** What you need to do **
Reproduce every line of the data below word for word.

>> BEGIN Task material

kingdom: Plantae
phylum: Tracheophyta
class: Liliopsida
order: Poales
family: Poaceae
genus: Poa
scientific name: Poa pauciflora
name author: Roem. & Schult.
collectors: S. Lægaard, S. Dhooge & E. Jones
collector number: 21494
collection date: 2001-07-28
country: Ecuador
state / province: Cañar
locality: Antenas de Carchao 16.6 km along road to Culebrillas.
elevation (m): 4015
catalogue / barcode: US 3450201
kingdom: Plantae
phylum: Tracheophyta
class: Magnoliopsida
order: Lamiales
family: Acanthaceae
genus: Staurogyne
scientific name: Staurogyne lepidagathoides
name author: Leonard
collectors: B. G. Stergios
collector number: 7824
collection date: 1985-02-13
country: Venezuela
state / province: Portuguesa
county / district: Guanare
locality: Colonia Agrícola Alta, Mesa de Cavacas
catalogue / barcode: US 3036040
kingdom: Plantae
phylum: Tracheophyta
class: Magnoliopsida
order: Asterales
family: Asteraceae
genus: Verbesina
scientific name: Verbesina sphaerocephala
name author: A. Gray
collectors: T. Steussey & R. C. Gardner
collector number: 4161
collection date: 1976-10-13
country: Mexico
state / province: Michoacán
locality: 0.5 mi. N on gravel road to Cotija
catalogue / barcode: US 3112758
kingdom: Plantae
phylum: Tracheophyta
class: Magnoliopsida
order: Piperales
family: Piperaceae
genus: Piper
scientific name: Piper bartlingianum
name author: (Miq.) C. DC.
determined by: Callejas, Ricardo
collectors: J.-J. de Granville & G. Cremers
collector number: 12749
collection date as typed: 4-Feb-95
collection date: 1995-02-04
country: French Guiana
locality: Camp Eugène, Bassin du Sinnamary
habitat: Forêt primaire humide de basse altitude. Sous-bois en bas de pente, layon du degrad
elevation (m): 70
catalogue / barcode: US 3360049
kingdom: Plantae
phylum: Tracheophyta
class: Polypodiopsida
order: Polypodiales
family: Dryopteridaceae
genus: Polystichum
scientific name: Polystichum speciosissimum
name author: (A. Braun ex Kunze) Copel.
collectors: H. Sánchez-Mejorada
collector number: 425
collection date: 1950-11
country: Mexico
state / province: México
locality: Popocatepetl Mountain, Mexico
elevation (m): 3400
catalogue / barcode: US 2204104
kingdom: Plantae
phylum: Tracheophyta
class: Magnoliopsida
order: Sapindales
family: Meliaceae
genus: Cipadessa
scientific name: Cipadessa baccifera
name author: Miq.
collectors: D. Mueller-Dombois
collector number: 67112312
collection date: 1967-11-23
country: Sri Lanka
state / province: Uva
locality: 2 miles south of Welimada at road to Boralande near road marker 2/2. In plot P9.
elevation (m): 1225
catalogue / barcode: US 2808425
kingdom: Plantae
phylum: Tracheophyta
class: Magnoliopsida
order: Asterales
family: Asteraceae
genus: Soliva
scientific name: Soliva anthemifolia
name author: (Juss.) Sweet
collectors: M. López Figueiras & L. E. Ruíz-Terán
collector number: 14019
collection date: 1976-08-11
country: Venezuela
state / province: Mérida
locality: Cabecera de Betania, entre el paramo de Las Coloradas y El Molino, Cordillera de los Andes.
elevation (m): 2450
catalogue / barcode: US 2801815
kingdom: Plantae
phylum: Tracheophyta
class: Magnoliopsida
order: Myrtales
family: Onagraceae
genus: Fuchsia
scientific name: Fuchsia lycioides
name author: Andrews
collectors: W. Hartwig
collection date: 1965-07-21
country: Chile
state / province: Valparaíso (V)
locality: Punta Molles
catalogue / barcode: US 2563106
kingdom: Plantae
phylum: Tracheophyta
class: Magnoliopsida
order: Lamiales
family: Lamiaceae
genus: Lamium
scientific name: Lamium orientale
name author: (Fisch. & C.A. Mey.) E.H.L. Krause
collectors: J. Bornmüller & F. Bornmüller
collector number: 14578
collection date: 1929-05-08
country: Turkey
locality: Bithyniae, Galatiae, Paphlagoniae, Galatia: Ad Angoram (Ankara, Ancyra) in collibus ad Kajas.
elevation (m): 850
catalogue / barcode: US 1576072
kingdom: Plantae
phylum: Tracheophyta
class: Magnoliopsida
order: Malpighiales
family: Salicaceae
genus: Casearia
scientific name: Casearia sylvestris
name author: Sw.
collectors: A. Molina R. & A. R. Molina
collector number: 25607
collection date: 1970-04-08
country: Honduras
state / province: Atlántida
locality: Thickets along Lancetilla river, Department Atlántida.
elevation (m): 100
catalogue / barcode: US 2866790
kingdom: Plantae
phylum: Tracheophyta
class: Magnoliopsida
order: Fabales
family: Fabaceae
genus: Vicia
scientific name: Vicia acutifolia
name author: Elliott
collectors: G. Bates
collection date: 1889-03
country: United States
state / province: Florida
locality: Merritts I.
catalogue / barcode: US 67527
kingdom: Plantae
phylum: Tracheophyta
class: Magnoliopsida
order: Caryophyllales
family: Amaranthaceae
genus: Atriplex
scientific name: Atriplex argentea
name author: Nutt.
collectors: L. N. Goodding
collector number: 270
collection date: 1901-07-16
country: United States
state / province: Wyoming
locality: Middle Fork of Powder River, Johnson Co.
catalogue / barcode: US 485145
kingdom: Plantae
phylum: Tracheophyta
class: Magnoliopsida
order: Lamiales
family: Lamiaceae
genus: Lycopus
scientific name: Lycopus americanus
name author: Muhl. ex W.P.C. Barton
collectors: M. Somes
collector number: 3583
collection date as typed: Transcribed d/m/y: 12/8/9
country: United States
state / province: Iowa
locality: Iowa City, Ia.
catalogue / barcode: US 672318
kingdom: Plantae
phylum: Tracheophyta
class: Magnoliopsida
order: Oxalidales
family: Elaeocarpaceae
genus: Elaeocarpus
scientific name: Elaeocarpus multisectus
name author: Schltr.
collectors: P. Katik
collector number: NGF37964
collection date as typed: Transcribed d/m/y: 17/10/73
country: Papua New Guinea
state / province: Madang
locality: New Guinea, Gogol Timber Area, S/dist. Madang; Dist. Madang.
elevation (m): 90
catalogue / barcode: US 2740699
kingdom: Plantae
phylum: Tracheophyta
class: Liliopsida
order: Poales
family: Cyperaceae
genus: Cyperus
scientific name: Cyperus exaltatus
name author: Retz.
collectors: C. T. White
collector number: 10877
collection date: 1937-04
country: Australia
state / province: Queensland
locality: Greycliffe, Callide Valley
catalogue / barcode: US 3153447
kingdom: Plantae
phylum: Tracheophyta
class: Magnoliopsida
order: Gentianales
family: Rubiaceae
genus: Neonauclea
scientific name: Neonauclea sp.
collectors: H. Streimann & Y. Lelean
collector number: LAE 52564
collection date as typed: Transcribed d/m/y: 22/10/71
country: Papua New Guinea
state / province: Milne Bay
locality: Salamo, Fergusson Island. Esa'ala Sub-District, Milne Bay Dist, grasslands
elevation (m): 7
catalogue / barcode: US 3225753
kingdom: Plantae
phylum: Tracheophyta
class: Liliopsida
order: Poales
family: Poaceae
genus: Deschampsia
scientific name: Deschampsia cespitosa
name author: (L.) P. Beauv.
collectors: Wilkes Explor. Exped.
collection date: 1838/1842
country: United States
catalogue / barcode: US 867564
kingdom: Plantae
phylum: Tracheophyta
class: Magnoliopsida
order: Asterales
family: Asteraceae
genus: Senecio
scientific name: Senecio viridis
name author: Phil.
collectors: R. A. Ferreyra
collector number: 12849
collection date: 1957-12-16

>> END Task material

** Finished exercise **
kingdom: Plantae
phylum: Tracheophyta
class: Liliopsida
order: Poales
family: Poaceae
genus: Poa
scientific name: Poa pauciflora
name author: Roem. & Schult.
collectors: S. Lægaard, S. Dhooge & E. Jones
collector number: 21494
collection date: 2001-07-28
country: Ecuador
state / province: Cañar
locality: Antenas de Carchao 16.6 km along road to Culebrillas.
elevation (m): 4015
catalogue / barcode: US 3450201
kingdom: Plantae
phylum: Tracheophyta
class: Magnoliopsida
order: Lamiales
family: Acanthaceae
genus: Staurogyne
scientific name: Staurogyne lepidagathoides
name author: Leonard
collectors: B. G. Stergios
collector number: 7824
collection date: 1985-02-13
country: Venezuela
state / province: Portuguesa
county / district: Guanare
locality: Colonia Agrícola Alta, Mesa de Cavacas
catalogue / barcode: US 3036040
kingdom: Plantae
phylum: Tracheophyta
class: Magnoliopsida
order: Asterales
family: Asteraceae
genus: Verbesina
scientific name: Verbesina sphaerocephala
name author: A. Gray
collectors: T. Steussey & R. C. Gardner
collector number: 4161
collection date: 1976-10-13
country: Mexico
state / province: Michoacán
locality: 0.5 mi. N on gravel road to Cotija
catalogue / barcode: US 3112758
kingdom: Plantae
phylum: Tracheophyta
class: Magnoliopsida
order: Piperales
family: Piperaceae
genus: Piper
scientific name: Piper bartlingianum
name author: (Miq.) C. DC.
determined by: Callejas, Ricardo
collectors: J.-J. de Granville & G. Cremers
collector number: 12749
collection date as typed: 4-Feb-95
collection date: 1995-02-04
country: French Guiana
locality: Camp Eugène, Bassin du Sinnamary
habitat: Forêt primaire humide de basse altitude. Sous-bois en bas de pente, layon du degrad
elevation (m): 70
catalogue / barcode: US 3360049
kingdom: Plantae
phylum: Tracheophyta
class: Polypodiopsida
order: Polypodiales
family: Dryopteridaceae
genus: Polystichum
scientific name: Polystichum speciosissimum
name author: (A. Braun ex Kunze) Copel.
collectors: H. Sánchez-Mejorada
collector number: 425
collection date: 1950-11
country: Mexico
state / province: México
locality: Popocatepetl Mountain, Mexico
elevation (m): 3400
catalogue / barcode: US 2204104
kingdom: Plantae
phylum: Tracheophyta
class: Magnoliopsida
order: Sapindales
family: Meliaceae
genus: Cipadessa
scientific name: Cipadessa baccifera
name author: Miq.
collectors: D. Mueller-Dombois
collector number: 67112312
collection date: 1967-11-23
country: Sri Lanka
state / province: Uva
locality: 2 miles south of Welimada at road to Boralande near road marker 2/2. In plot P9.
elevation (m): 1225
catalogue / barcode: US 2808425
kingdom: Plantae
phylum: Tracheophyta
class: Magnoliopsida
order: Asterales
family: Asteraceae
genus: Soliva
scientific name: Soliva anthemifolia
name author: (Juss.) Sweet
collectors: M. López Figueiras & L. E. Ruíz-Terán
collector number: 14019
collection date: 1976-08-11
country: Venezuela
state / province: Mérida
locality: Cabecera de Betania, entre el paramo de Las Coloradas y El Molino, Cordillera de los Andes.
elevation (m): 2450
catalogue / barcode: US 2801815
kingdom: Plantae
phylum: Tracheophyta
class: Magnoliopsida
order: Myrtales
family: Onagraceae
genus: Fuchsia
scientific name: Fuchsia lycioides
name author: Andrews
collectors: W. Hartwig
collection date: 1965-07-21
country: Chile
state / province: Valparaíso (V)
locality: Punta Molles
catalogue / barcode: US 2563106
kingdom: Plantae
phylum: Tracheophyta
class: Magnoliopsida
order: Lamiales
family: Lamiaceae
genus: Lamium
scientific name: Lamium orientale
name author: (Fisch. & C.A. Mey.) E.H.L. Krause
collectors: J. Bornmüller & F. Bornmüller
collector number: 14578
collection date: 1929-05-08
country: Turkey
locality: Bithyniae, Galatiae, Paphlagoniae, Galatia: Ad Angoram (Ankara, Ancyra) in collibus ad Kajas.
elevation (m): 850
catalogue / barcode: US 1576072
kingdom: Plantae
phylum: Tracheophyta
class: Magnoliopsida
order: Malpighiales
family: Salicaceae
genus: Casearia
scientific name: Casearia sylvestris
name author: Sw.
collectors: A. Molina R. & A. R. Molina
collector number: 25607
collection date: 1970-04-08
country: Honduras
state / province: Atlántida
locality: Thickets along Lancetilla river, Department Atlántida.
elevation (m): 100
catalogue / barcode: US 2866790
kingdom: Plantae
phylum: Tracheophyta
class: Magnoliopsida
order: Fabales
family: Fabaceae
genus: Vicia
scientific name: Vicia acutifolia
name author: Elliott
collectors: G. Bates
collection date: 1889-03
country: United States
state / province: Florida
locality: Merritts I.
catalogue / barcode: US 67527
kingdom: Plantae
phylum: Tracheophyta
class: Magnoliopsida
order: Caryophyllales
family: Amaranthaceae
genus: Atriplex
scientific name: Atriplex argentea
name author: Nutt.
collectors: L. N. Goodding
collector number: 270
collection date: 1901-07-16
country: United States
state / province: Wyoming
locality: Middle Fork of Powder River, Johnson Co.
catalogue / barcode: US 485145
kingdom: Plantae
phylum: Tracheophyta
class: Magnoliopsida
order: Lamiales
family: Lamiaceae
genus: Lycopus
scientific name: Lycopus americanus
name author: Muhl. ex W.P.C. Barton
collectors: M. Somes
collector number: 3583
collection date as typed: Transcribed d/m/y: 12/8/9
country: United States
state / province: Iowa
locality: Iowa City, Ia.
catalogue / barcode: US 672318
kingdom: Plantae
phylum: Tracheophyta
class: Magnoliopsida
order: Oxalidales
family: Elaeocarpaceae
genus: Elaeocarpus
scientific name: Elaeocarpus multisectus
name author: Schltr.
collectors: P. Katik
collector number: NGF37964
collection date as typed: Transcribed d/m/y: 17/10/73
country: Papua New Guinea
state / province: Madang
locality: New Guinea, Gogol Timber Area, S/dist. Madang; Dist. Madang.
elevation (m): 90
catalogue / barcode: US 2740699
kingdom: Plantae
phylum: Tracheophyta
class: Liliopsida
order: Poales
family: Cyperaceae
genus: Cyperus
scientific name: Cyperus exaltatus
name author: Retz.
collectors: C. T. White
collector number: 10877
collection date: 1937-04
country: Australia
state / province: Queensland
locality: Greycliffe, Callide Valley
catalogue / barcode: US 3153447
kingdom: Plantae
phylum: Tracheophyta
class: Magnoliopsida
order: Gentianales
family: Rubiaceae
genus: Neonauclea
scientific name: Neonauclea sp.
collectors: H. Streimann & Y. Lelean
collector number: LAE 52564
collection date as typed: Transcribed d/m/y: 22/10/71
country: Papua New Guinea
state / province: Milne Bay
locality: Salamo, Fergusson Island. Esa'ala Sub-District, Milne Bay Dist, grasslands
elevation (m): 7
catalogue / barcode: US 3225753
kingdom: Plantae
phylum: Tracheophyta
class: Liliopsida
order: Poales
family: Poaceae
genus: Deschampsia
scientific name: Deschampsia cespitosa
name author: (L.) P. Beauv.
collectors: Wilkes Explor. Exped.
collection date: 1838/1842
country: United States
catalogue / barcode: US 867564
kingdom: Plantae
phylum: Tracheophyta
class: Magnoliopsida
order: Asterales
family: Asteraceae
genus: Senecio
scientific name: Senecio viridis
name author: Phil.
collectors: R. A. Ferreyra
collector number: 12849
collection date: 1957-12-16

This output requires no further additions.